**Task directions**
In the records below, find the line that contains "Table 4. Summarizes" and the line that contains "Table 2 | The". Set down exactly those lines and every line between them, and nothing more.

**Dataset extract**
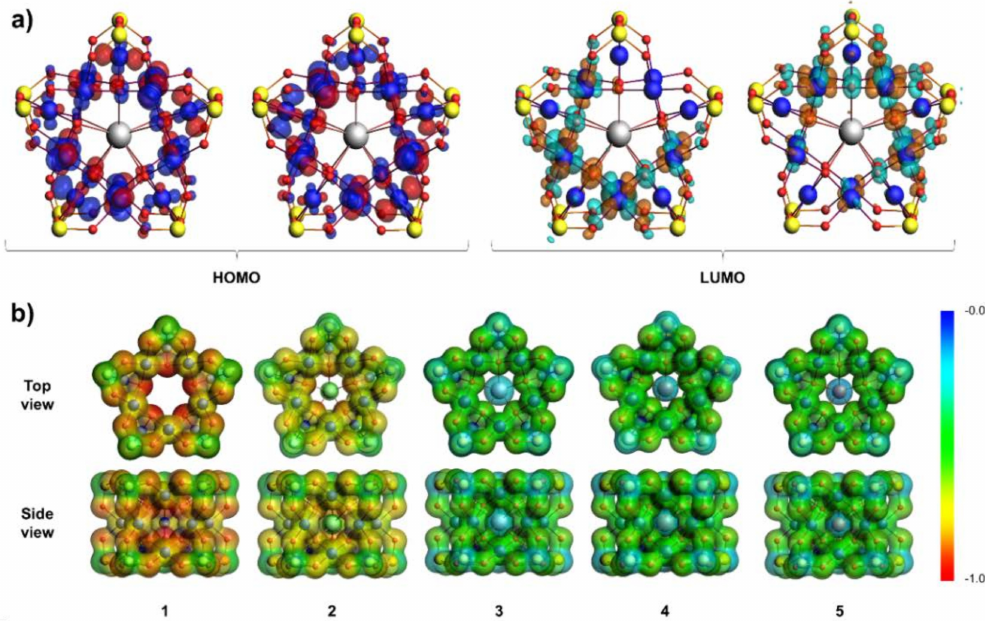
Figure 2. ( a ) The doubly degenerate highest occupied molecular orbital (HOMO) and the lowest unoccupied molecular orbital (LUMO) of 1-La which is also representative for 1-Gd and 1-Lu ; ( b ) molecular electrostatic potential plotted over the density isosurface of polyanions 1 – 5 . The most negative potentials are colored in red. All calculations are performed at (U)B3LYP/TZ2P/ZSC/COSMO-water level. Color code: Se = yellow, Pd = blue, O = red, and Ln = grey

---

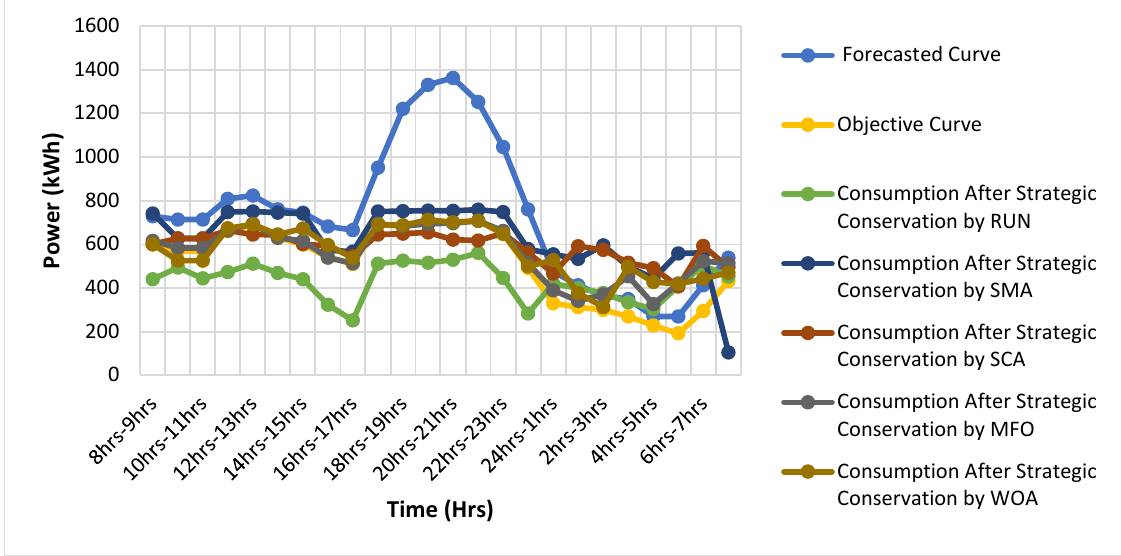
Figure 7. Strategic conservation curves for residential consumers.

--

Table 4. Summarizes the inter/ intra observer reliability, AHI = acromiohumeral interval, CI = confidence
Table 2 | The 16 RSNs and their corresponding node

**Finished exercise**
Table 4. Summarizes the inter/ intra observer reliability, AHI = acromiohumeral interval, CI = confidence
Table 2 | The 16 RSNs and their corresponding node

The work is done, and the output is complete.